» **Work instruction**
Your answer should consist of each line from the data below that contains "append".

^^^^^^^^^^^^^^^^

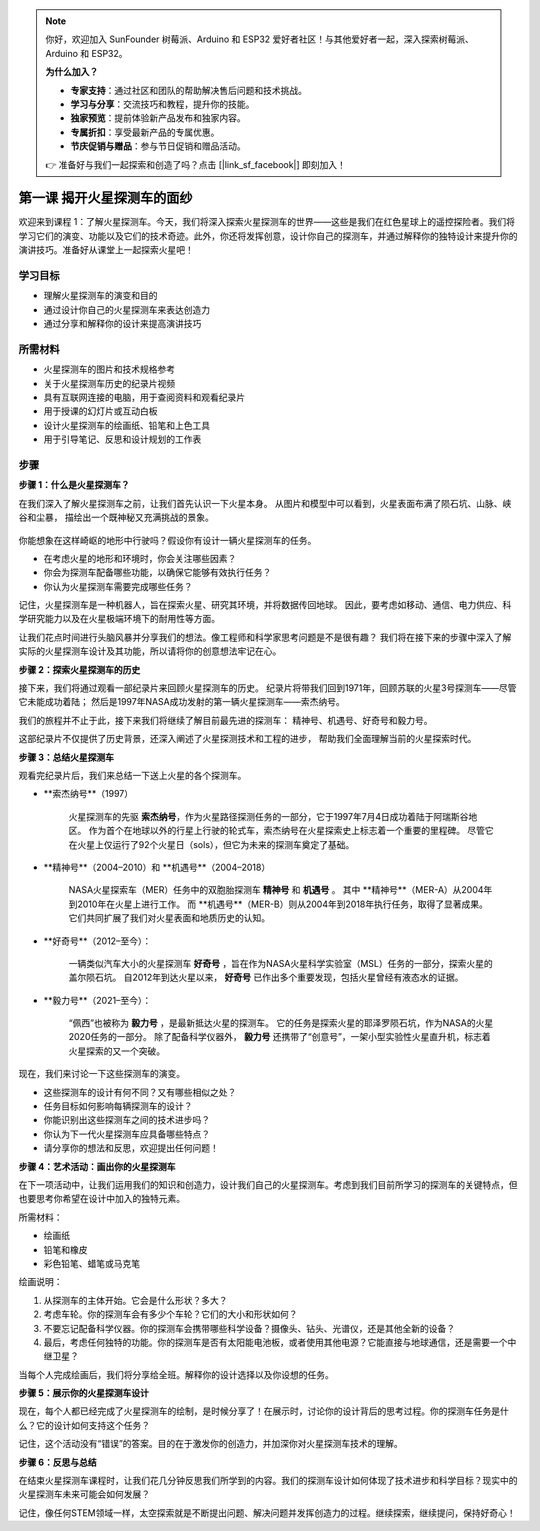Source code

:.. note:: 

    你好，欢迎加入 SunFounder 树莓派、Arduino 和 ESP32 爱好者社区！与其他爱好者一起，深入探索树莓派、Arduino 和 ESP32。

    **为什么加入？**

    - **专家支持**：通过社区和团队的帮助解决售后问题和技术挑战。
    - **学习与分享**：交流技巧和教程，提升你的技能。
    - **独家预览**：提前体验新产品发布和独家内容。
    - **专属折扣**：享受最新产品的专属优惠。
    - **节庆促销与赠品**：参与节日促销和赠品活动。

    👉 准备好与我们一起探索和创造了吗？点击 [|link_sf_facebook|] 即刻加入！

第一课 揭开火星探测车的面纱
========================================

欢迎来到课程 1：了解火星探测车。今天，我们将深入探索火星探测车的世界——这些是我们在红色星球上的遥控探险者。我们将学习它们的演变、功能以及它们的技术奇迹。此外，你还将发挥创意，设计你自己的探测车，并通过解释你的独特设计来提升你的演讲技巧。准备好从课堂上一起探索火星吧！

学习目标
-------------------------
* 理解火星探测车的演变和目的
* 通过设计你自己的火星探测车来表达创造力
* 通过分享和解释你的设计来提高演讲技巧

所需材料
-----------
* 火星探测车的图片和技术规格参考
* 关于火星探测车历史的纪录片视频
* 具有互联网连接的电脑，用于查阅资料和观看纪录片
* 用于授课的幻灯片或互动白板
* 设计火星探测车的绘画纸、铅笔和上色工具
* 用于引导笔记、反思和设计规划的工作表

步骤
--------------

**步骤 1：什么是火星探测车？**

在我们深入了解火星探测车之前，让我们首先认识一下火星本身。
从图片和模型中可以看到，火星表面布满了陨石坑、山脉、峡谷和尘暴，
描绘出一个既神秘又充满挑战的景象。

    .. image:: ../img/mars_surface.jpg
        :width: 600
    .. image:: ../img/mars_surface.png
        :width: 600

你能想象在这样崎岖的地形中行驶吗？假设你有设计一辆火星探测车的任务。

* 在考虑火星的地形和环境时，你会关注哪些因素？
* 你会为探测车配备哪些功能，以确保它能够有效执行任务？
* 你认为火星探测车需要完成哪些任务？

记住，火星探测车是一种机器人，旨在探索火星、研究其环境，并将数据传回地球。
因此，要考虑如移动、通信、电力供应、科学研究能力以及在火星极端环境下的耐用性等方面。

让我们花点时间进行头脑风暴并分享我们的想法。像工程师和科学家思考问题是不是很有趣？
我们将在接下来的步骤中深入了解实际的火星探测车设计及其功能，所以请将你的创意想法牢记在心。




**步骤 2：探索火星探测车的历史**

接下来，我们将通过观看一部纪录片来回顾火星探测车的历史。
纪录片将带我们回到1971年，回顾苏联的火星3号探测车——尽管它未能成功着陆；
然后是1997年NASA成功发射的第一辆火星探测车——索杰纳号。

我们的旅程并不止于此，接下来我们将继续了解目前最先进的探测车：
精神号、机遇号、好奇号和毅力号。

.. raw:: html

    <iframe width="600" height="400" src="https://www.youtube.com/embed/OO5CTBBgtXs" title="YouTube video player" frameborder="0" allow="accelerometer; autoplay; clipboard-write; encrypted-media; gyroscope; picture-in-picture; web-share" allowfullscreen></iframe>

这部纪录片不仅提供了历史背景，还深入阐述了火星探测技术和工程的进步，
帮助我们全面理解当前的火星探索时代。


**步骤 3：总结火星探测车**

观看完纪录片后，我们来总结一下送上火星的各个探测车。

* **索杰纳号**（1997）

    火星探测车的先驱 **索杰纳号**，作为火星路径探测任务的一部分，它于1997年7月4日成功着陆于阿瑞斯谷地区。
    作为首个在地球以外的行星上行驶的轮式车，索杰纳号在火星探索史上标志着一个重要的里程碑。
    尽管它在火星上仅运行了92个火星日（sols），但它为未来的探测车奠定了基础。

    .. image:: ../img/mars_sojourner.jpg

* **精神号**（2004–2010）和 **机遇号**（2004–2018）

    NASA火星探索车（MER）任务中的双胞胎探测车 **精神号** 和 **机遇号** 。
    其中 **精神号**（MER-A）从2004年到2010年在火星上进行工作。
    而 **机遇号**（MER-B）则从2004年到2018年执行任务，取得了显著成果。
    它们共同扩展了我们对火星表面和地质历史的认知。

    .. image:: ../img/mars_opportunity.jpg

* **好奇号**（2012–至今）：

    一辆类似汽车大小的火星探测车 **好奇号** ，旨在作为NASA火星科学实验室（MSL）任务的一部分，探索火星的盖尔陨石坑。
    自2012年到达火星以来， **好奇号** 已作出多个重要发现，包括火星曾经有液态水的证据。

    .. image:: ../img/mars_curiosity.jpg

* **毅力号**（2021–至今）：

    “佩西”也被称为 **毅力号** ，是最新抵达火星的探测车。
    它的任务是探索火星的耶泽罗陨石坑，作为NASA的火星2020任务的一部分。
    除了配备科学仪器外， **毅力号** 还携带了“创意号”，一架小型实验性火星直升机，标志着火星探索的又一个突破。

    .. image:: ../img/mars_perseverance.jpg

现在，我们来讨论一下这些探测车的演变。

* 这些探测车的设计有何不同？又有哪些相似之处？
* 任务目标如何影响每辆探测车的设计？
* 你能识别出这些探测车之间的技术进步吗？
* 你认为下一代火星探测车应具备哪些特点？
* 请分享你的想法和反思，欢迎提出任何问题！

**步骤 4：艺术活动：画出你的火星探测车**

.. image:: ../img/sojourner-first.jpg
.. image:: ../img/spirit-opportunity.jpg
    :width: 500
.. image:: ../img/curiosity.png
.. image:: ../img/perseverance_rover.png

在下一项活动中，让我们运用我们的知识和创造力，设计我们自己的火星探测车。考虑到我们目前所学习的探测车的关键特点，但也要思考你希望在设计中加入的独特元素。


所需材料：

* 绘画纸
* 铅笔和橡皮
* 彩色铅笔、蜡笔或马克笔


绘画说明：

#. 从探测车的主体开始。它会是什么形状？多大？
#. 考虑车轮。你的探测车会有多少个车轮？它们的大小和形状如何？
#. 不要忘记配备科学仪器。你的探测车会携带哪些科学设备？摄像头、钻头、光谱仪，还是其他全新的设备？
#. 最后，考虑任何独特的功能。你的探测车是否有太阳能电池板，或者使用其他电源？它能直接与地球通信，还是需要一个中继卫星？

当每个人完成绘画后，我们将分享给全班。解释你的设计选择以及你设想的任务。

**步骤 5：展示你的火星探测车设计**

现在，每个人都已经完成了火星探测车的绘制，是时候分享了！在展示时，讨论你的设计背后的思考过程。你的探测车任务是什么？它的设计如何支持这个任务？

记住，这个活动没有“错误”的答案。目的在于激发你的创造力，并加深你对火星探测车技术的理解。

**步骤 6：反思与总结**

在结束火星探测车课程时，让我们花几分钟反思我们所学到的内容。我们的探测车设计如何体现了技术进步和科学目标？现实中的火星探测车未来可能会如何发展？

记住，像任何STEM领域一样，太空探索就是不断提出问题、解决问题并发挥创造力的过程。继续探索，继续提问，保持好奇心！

^^^^^^^^^^^^^^^^

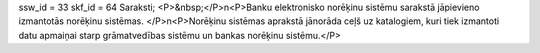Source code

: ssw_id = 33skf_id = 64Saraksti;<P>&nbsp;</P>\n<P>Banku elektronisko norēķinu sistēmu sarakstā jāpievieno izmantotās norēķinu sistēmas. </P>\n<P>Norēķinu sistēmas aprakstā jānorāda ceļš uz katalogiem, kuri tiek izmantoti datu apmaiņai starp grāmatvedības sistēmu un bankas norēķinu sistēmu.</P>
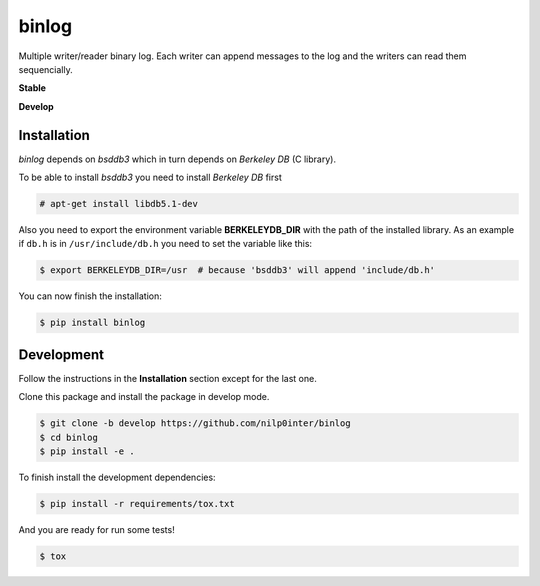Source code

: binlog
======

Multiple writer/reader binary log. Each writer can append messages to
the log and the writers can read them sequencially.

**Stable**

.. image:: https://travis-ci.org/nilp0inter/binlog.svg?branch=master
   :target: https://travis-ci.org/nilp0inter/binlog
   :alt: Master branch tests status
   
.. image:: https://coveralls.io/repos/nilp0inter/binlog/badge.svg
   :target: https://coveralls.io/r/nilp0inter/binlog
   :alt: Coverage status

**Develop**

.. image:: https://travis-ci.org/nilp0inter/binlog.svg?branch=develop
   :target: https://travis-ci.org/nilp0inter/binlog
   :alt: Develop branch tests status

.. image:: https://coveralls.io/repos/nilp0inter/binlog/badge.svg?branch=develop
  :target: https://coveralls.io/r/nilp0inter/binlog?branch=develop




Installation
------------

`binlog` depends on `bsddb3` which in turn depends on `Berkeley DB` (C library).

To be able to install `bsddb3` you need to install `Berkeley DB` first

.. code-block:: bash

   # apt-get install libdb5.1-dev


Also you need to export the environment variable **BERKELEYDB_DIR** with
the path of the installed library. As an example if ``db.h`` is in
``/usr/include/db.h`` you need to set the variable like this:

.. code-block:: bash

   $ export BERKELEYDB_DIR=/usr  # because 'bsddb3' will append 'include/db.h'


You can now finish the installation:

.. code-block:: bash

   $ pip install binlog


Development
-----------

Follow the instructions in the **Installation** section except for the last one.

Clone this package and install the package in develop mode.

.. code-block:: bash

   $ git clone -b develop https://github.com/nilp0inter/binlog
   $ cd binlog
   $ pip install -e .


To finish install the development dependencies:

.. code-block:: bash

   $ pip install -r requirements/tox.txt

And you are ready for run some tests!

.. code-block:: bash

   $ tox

^^^^^^^^^^^^^^^^

» **Written response**
Multiple writer/reader binary log. Each writer can append messages to
   $ export BERKELEYDB_DIR=/usr  # because 'bsddb3' will append 'include/db.h'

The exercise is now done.